▶ _Alıntı_
>>>
Ama, inanın bizim ülkemizde, burada satılan birçok ürün ya aynı fiyat ya da yakın fiyatlardadır. Elektronik cihazların fiyatlarının daha uygun olduğu söylenebilir. Bunun dışında, havaalanlarımızdaki free-shop mağazalarımızdaki ürün fiyatları, burası ile başa baş veya çoğu üründe biraz daha aşağıda.

Andorra

Evet, Andorrada gezmeye devam ediyoruz.

İlk rastladığınız mağazalardaki ürün fiyatlarını gördüğünüzde, biraz önce söylediğim gibi tam bir hayal kırıklığı  yaşanıyor. Özellikle: parfümeri ve kozmetik ürünlerinde, şehirdeki tüm mağazalar, etiket fiyatları üzerinden yüzde 10 indirim yapıyorlar ve böylece etiket fiyatlar, ülkemizdeki fiyatlara kavuşuyor.

Ancak: kesinlikle, ilk rastladığınız mağaza ve dükkanlardan alışveriş yapmamanızı öneriyorum. Ara sokaklara girin ve daha yüksek indirim oranları ile karşılayabilirsiniz.

Özellikle, parfüm ve kozmetik ürünlerinde, ara sokaklarda, etiket fiyatları üzerinden yüzde 25 indirim oranlarını bulmak mümkün.

Söylediğim gibi: kesinlikle bir ürün almak istediğinizde, birkaç mağaza ve dükkana bakmanızda yarar var. Bu arada: şunu da belirtmek gerekiyor. Ürünlerin fiyatları, şehirdeki mağaza ve dükkanlar içinde fazlaca oynamıyor.

Oynadığını görürseniz yani bir ürünü, bir mağazada diğerlerinden  daha yüksek görürseniz, bilmelisiniz ki, o ürünün ilave özellikleri (çantası, kılıfı, teknik özellikleri gibi) vardır. Yoksa: burada, aynı ürünün fiyatları arasında, çok büyük farklılıklar bulunmuyor, yani en fazla 10-20 Euro’luk farklar olabilir.
<<<
▶ _Verilen Bilgiler_
>>>
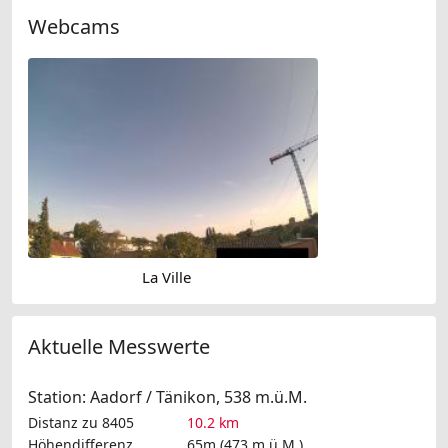
Webcams
La Ville
Aktuelle Messwerte
Station: Aadorf / Tänikon, 538 m.ü.M.
Distanz zu 8405
10.2 km
Höhendifferenz
65m (473 m.ü.M.)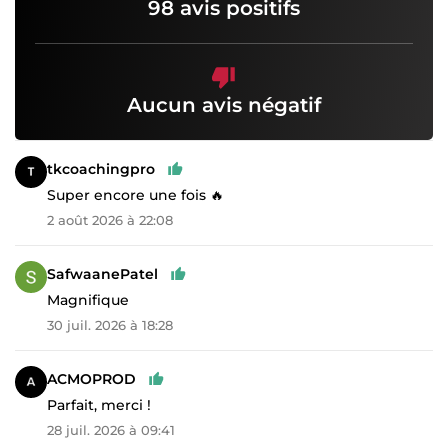
98 avis positifs
Aucun avis négatif
tkcoachingpro
Super encore une fois 🔥
2 août 2026 à 22:08
SafwaanePatel
Magnifique
30 juil. 2026 à 18:28
ACMOPROD
Parfait, merci !
28 juil. 2026 à 09:41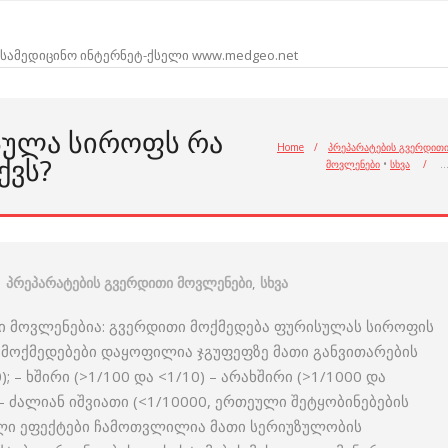
სამედიცინო ინტერნეტ-ქსელი www.medgeo.net
ᲡᲣᲚᲐ ᲡᲘᲠᲝᲤᲡ ᲠᲐ
Home
/
პრეპარატების გვერდით
ᲥᲕᲡ?
მოვლენები
•
სხვა
/
პრეპარატების გვერდითი მოვლენები
,
სხვა
 მოვლენებია: გვერდითი მოქმედება ფურისულას სიროფის
 მოქმედებები დაყოფილია ჯგუფეფზე მათი განვითარების
); – ხშირი (>1/100 და <1/10) – არახშირი (>1/1000 და
; – ძალიან იშვიათი (<1/10000, ერთეული შეტყობინებების
ლი ეფექტები ჩამოთვლილია მათი სერიუზულობის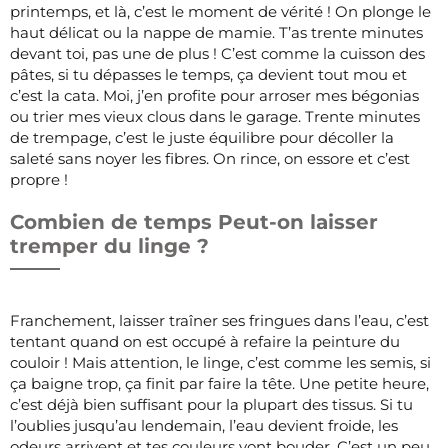
printemps, et là, c’est le moment de vérité ! On plonge le
haut délicat ou la nappe de mamie. T’as trente minutes
devant toi, pas une de plus ! C’est comme la cuisson des
pâtes, si tu dépasses le temps, ça devient tout mou et
c’est la cata. Moi, j’en profite pour arroser mes bégonias
ou trier mes vieux clous dans le garage. Trente minutes
de trempage, c’est le juste équilibre pour décoller la
saleté sans noyer les fibres. On rince, on essore et c’est
propre !
Combien de temps Peut-on laisser
tremper du linge ?
Franchement, laisser traîner ses fringues dans l’eau, c’est
tentant quand on est occupé à refaire la peinture du
couloir ! Mais attention, le linge, c’est comme les semis, si
ça baigne trop, ça finit par faire la tête. Une petite heure,
c’est déjà bien suffisant pour la plupart des tissus. Si tu
l’oublies jusqu’au lendemain, l’eau devient froide, les
odeurs arrivent et tes couleurs vont bouder. C’est un peu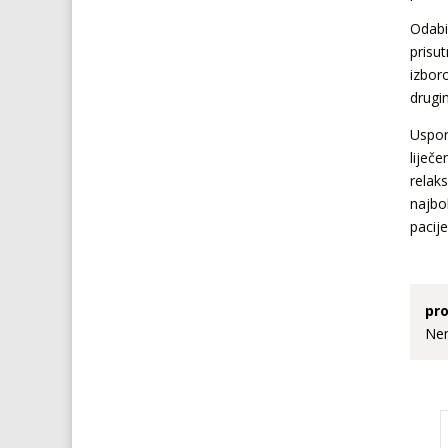
Odabi
prisut
izbor
drugi
Uspor
liječe
relaks
najbol
pacij
pro
Nem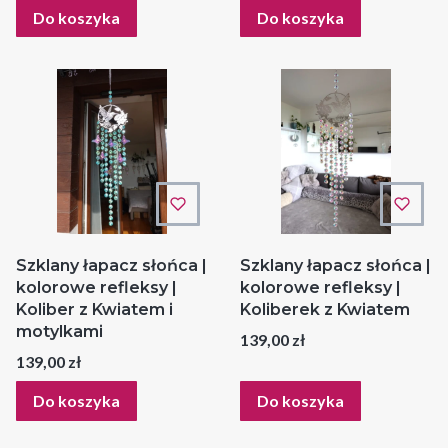
Do koszyka
Do koszyka
Szklany łapacz słońca |
Szklany łapacz słońca |
kolorowe refleksy |
kolorowe refleksy |
Koliber z Kwiatem i
Koliberek z Kwiatem
motylkami
Cena
139,00 zł
Cena
139,00 zł
Do koszyka
Do koszyka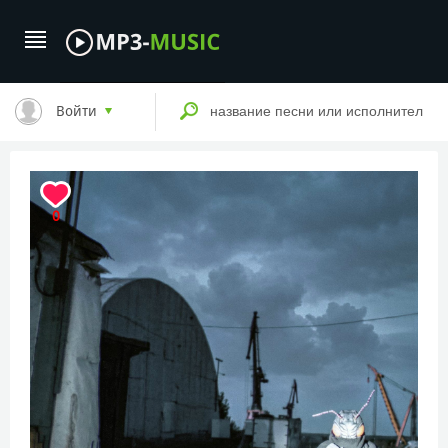
Войти
0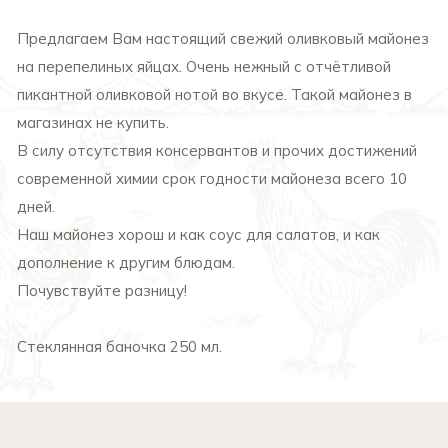
Предлагаем Вам настоящий свежий оливковый майонез
на перепелиных яйцах. Очень нежный с отчётливой
пикантной оливковой нотой во вкусе. Такой майонез в
магазинах не купить.
В силу отсутствия консервантов и прочих достижений
современной химии срок годности майонеза всего 10
дней.
Наш майонез хорош и как соус для салатов, и как
дополнение к другим блюдам.
Почувствуйте разницу!
Стеклянная баночка 250 мл.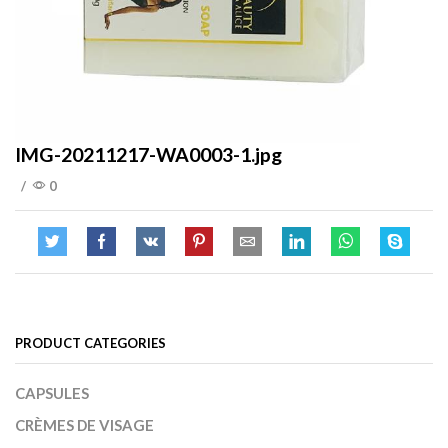
IMG-20211217-WA0003-1.jpg
/
0
PRODUCT CATEGORIES
CAPSULES
CRÈMES DE VISAGE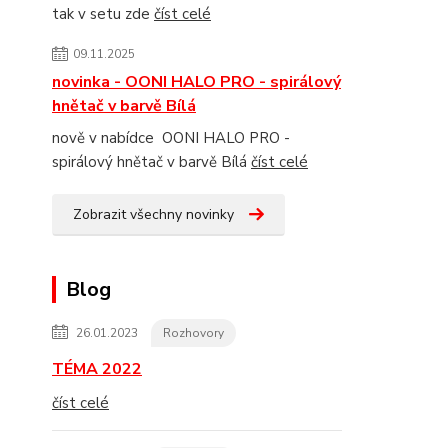
tak v setu zde
číst celé
09.11.2025
novinka - OONI HALO PRO - spirálový
hnětač v barvě Bílá
nově v nabídce OONI HALO PRO -
spirálový hnětač v barvě Bílá
číst celé
Zobrazit všechny novinky
Blog
26.01.2023
Rozhovory
TÉMA 2022
číst celé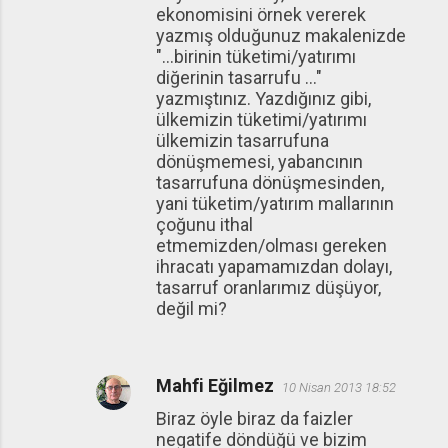
ekonomisini örnek vererek
yazmış olduğunuz makalenizde
"...birinin tüketimi/yatırımı
diğerinin tasarrufu ..."
yazmıştınız. Yazdığınız gibi,
ülkemizin tüketimi/yatırımı
ülkemizin tasarrufuna
dönüşmemesi, yabancının
tasarrufuna dönüşmesinden,
yani tüketim/yatırım mallarının
çoğunu ithal
etmemizden/olması gereken
ihracatı yapamamızdan dolayı,
tasarruf oranlarımız düşüyor,
değil mi?
Mahfi Eğilmez
10 Nisan 2013 18:52
Biraz öyle biraz da faizler
negatife döndüğü ve bizim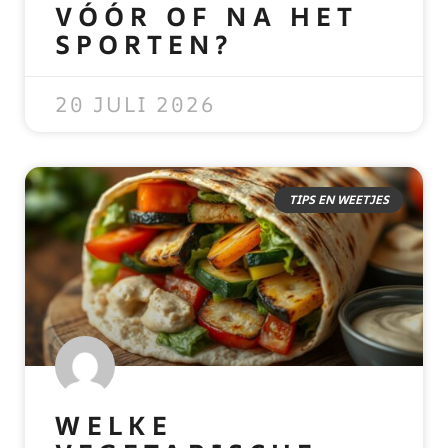
VÓÓR OF NA HET
SPORTEN?
READ MORE »
20 JULI 2026
TIPS EN WEETJES
WELKE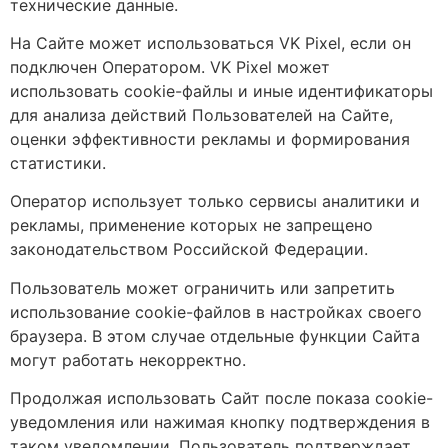
технические данные.
На Сайте может использоваться VK Pixel, если он
подключен Оператором. VK Pixel может
использовать cookie-файлы и иные идентификаторы
для анализа действий Пользователей на Сайте,
оценки эффективности рекламы и формирования
статистики.
Оператор использует только сервисы аналитики и
рекламы, применение которых не запрещено
законодательством Российской Федерации.
Пользователь может ограничить или запретить
использование cookie-файлов в настройках своего
браузера. В этом случае отдельные функции Сайта
могут работать некорректно.
Продолжая использовать Сайт после показа cookie-
уведомления или нажимая кнопку подтверждения в
таком уведомлении, Пользователь подтверждает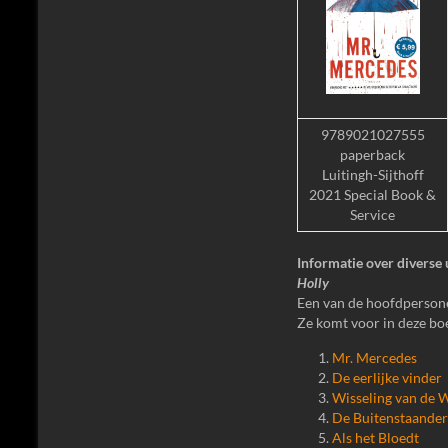
9789021027555
paperback
Luitingh-Sijthoff
2021 Special Book &
Service
Informatie over diverse 
Holly
Een van de hoofdpersonen
Ze komt voor in deze bo
Mr. Mercedes
De eerlijke vinder
Wisseling van de 
De Buitenstaander
Als het Bloedt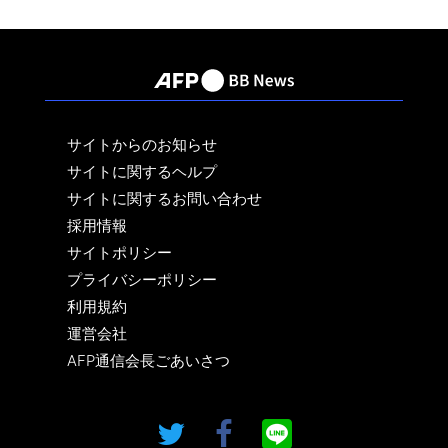
サイトからのお知らせ
サイトに関するヘルプ
サイトに関するお問い合わせ
採用情報
サイトポリシー
プライバシーポリシー
利用規約
運営会社
AFP通信会長ごあいさつ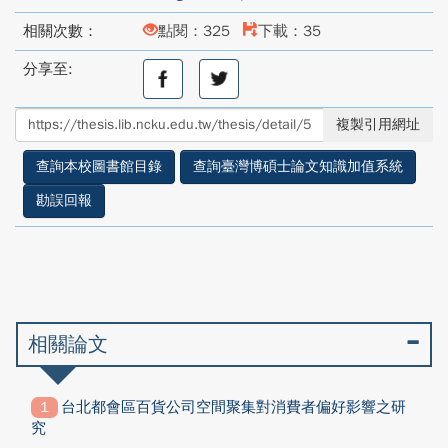
相關次數：
點閱：325
下載：35
分享至:
分
分
享
享
至
至
複製引用網址
facebook
twitter
查詢本校圖書館目錄
查詢臺灣博碩士論文知識加值系統
勘誤回報
相關論文
台北都會區百貨公司空間聚集對消費者偏好影響之研
究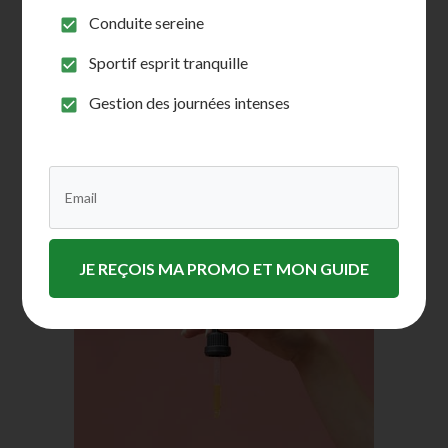
pendant quelques semaines
avant de
Conduite sereine
passer à une dose plus importante, une fois
que vous aurez compris comment
le CBD
Sportif esprit tranquille
affecte votre corps individuellement.
Gestion des journées intenses
Calculer la dose de CBD
en fonction de votre
poids:
JE REÇOIS MA PROMO ET MON GUIDE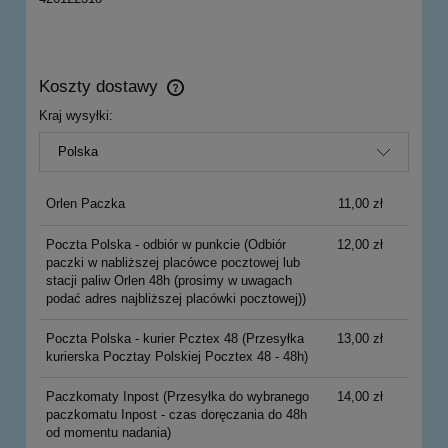
Koszty dostawy
Cena nie zawiera ewentualnych kosztów płatności
Kraj wysyłki:
Orlen Paczka
11,00 zł
Poczta Polska - odbiór w punkcie
(Odbiór
12,00 zł
paczki w nabliższej placówce pocztowej lub
stacji paliw Orlen 48h (prosimy w uwagach
podać adres najbliższej placówki pocztowej))
Poczta Polska - kurier Pcztex 48
(Przesyłka
13,00 zł
kurierska Pocztay Polskiej Pocztex 48 - 48h)
Paczkomaty Inpost
(Przesyłka do wybranego
14,00 zł
paczkomatu Inpost - czas doręczania do 48h
od momentu nadania)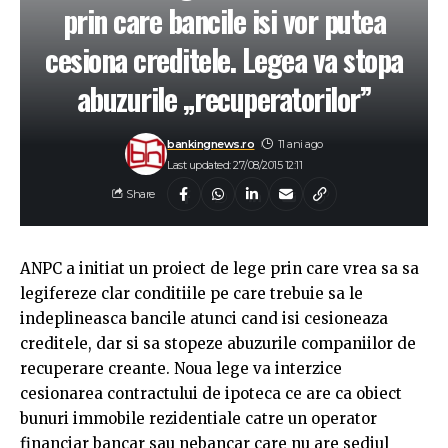
prin care bancile isi vor putea
cesiona creditele. Legea va stopa
abuzurile „recuperatorilor”
bankingnews.ro
11 ani ago
Last updated: 27/08/2015 12:11
Share
ANPC a initiat un proiect de lege prin care vrea sa sa
legifereze clar conditiile pe care trebuie sa le
indeplineasca bancile atunci cand isi cesioneaza
creditele, dar si sa stopeze abuzurile companiilor de
recuperare creante. Noua lege va interzice
cesionarea contractului de ipoteca ce are ca obiect
bunuri immobile rezidentiale catre un operator
financiar bancar sau nebancar care nu are sediul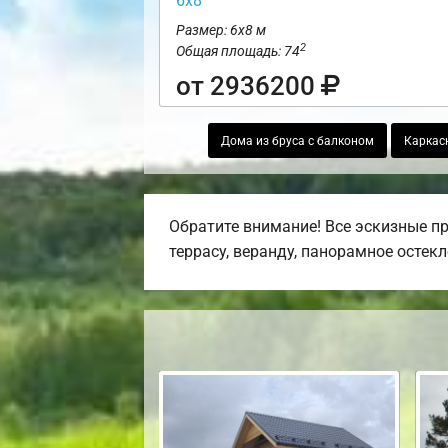
6х8
Размер: 6х8 м
2
Общая площадь: 74
от 2936200
Дома из бруса с балконом
Каркас
Обратите внимание! Все эскизные п
террасу, веранду, панорамное остекл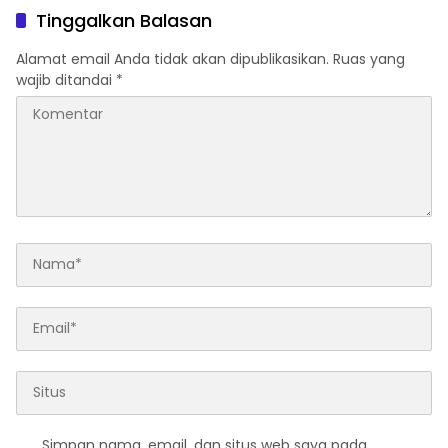
Nasionalisme
Tinggalkan Balasan
Alamat email Anda tidak akan dipublikasikan.
Ruas yang
wajib ditandai
*
Simpan nama, email, dan situs web saya pada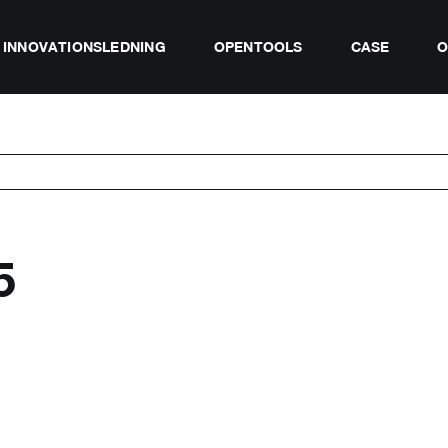
INNOVATIONSLEDNING
OPENTOOLS
CASE
O
5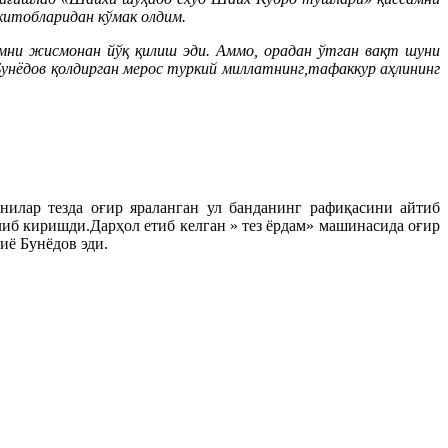
итобларидан кўмак олдим.
имни жисмонан йўқ қилиш эди. Аммо, орадан ўтган вақт шуни
Бунёдов қолдирган мерос туркий миллатнинг,тафаккур аҳлининг
нилар тезда оғир яраланган ул банданинг рафиқасини айтиб
иб киришди.Дарҳол етиб келган » тез ёрдам» машинасида оғир
иё Бунёдов эди.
<<<
▶ _Görev_
Alıntıda, bir mağazada diğerlerinden daha pahalı görülen bir ürünün ilave özellikleri olarak parantez içinde hangileri sayılıyor? Hepsini sıralayın.

▶ _Görevin Cevabı_
Çantası, kılıfı, teknik özellikleri